I would pick the Lasso Logistic regression model with alpha 1. This is because it gives relatively good accuracy scores and it would help identify psychological features which are important.

### 27. Circle back to the three specific and conclusively answerable questions you came up with in Q1. Answer one of these for the professor based on the model you selected!

Does an assosciation occur of left handedness with Gender?
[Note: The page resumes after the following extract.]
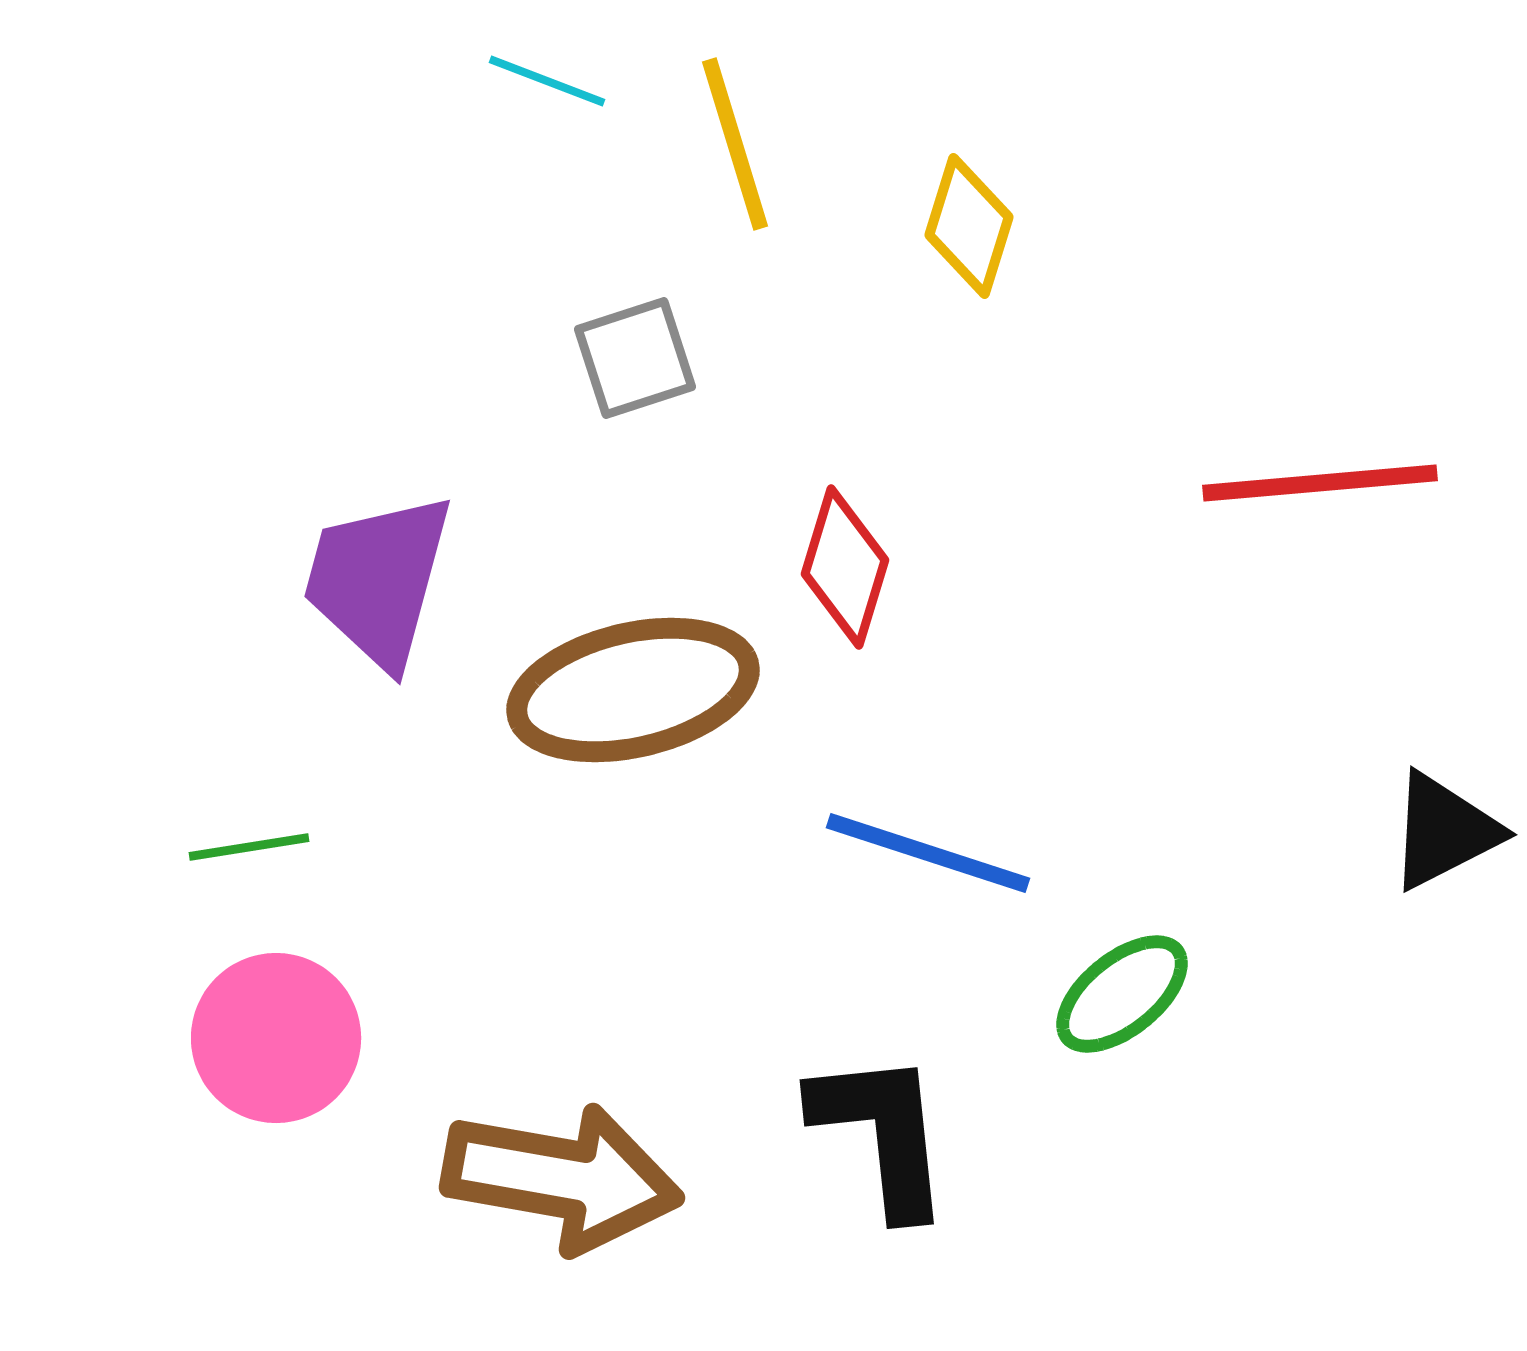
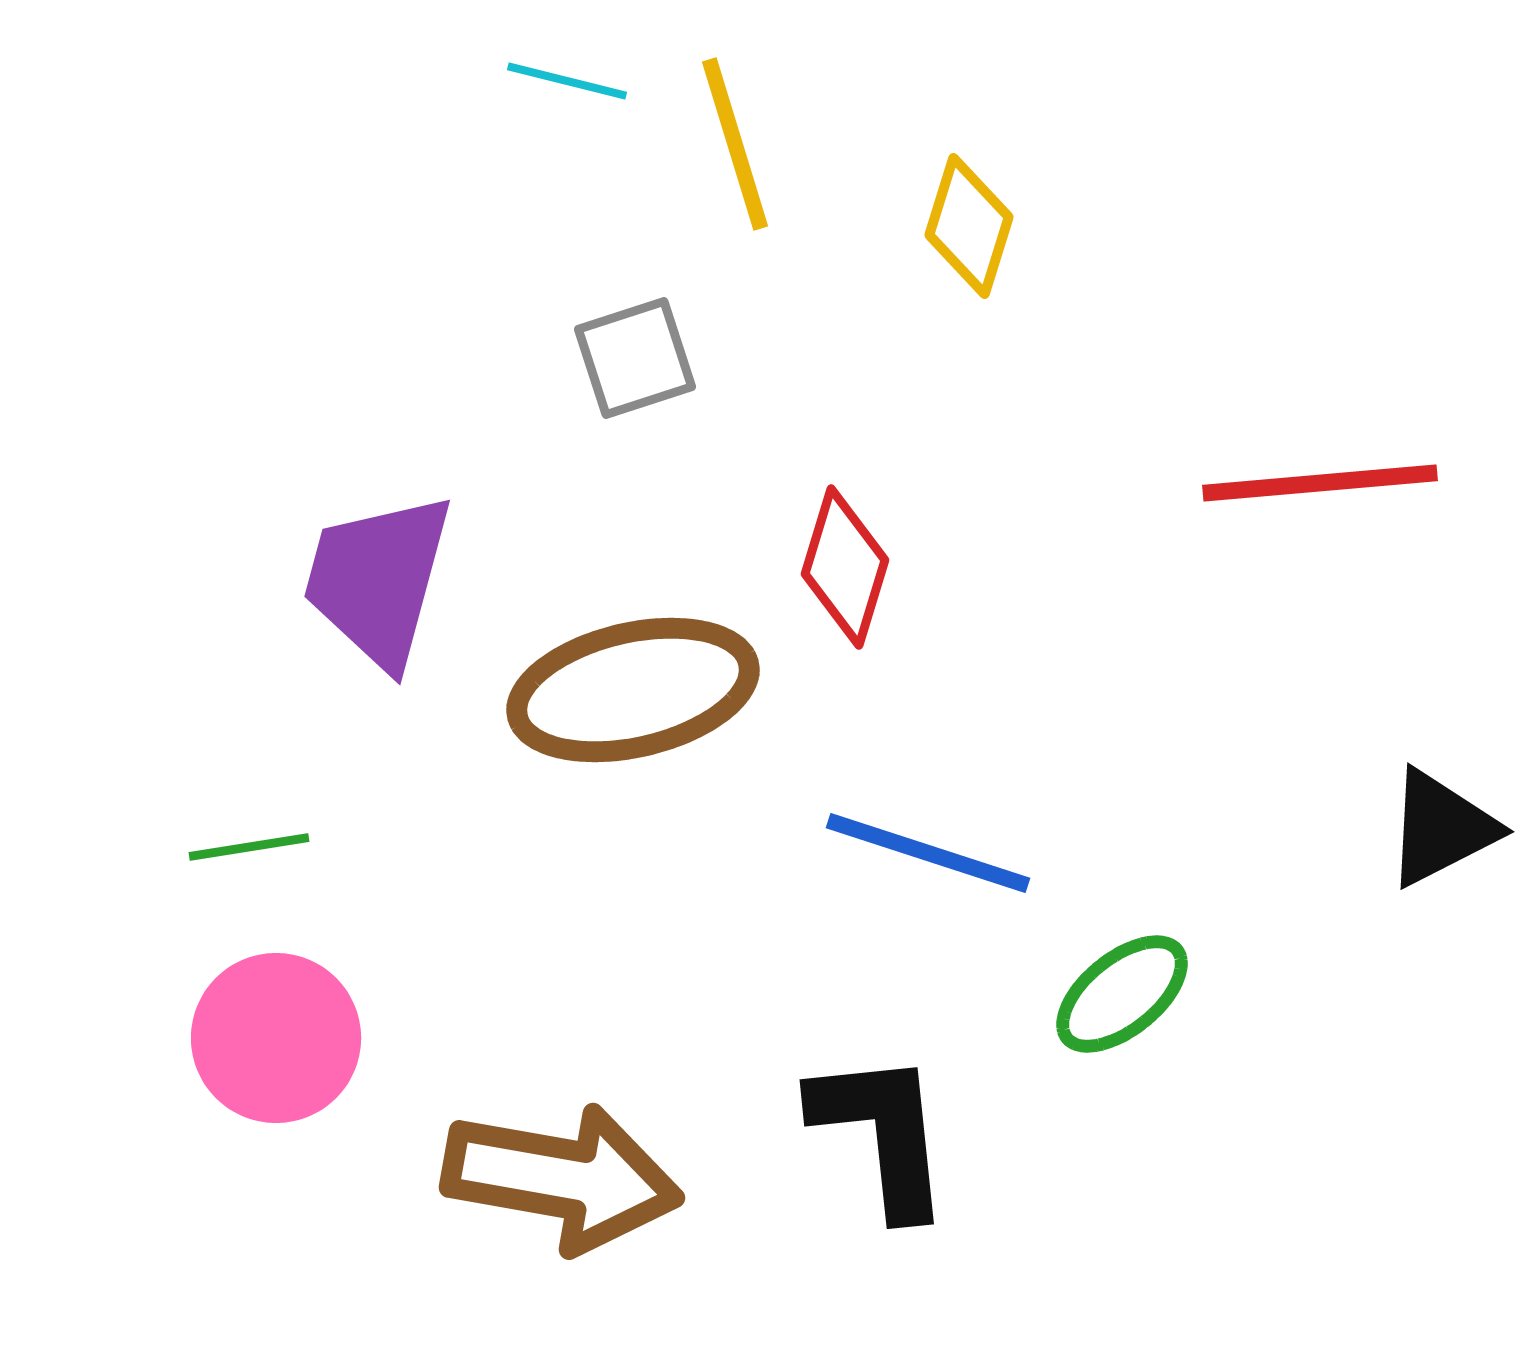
cyan line: moved 20 px right; rotated 7 degrees counterclockwise
black triangle: moved 3 px left, 3 px up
The answer is yes as there is a coefficient value for the gender parameter with Left handedness.

### BONUS:
Looking for more to do? Probably not - you're busy! But if you want to, consider exploring the following. (They could make for a blog post!)
- Create a visual plot comparing training and test metrics for various values of $k$ and various regularization schemes in logistic regression.
- Rather than just evaluating models based on accuracy, consider using sensitivity, specificity, etc.
- In the context of predicting left-handedness, why are unbalanced classes concerning? If you were to re-do this process given those concerns, what changes might you make?
- Fit and evaluate a generalized linear model other than logistic regression (e.g. Poisson regression).
- Suppose this data were in a `SQL` database named `data` and a table named `inventory`. What `SQL` query would return the count of people who were right-handed, left-handed, both, or missing with their class labels of 1, 2, 3, and 0, respectively? (You can assume you've already logged into the database.)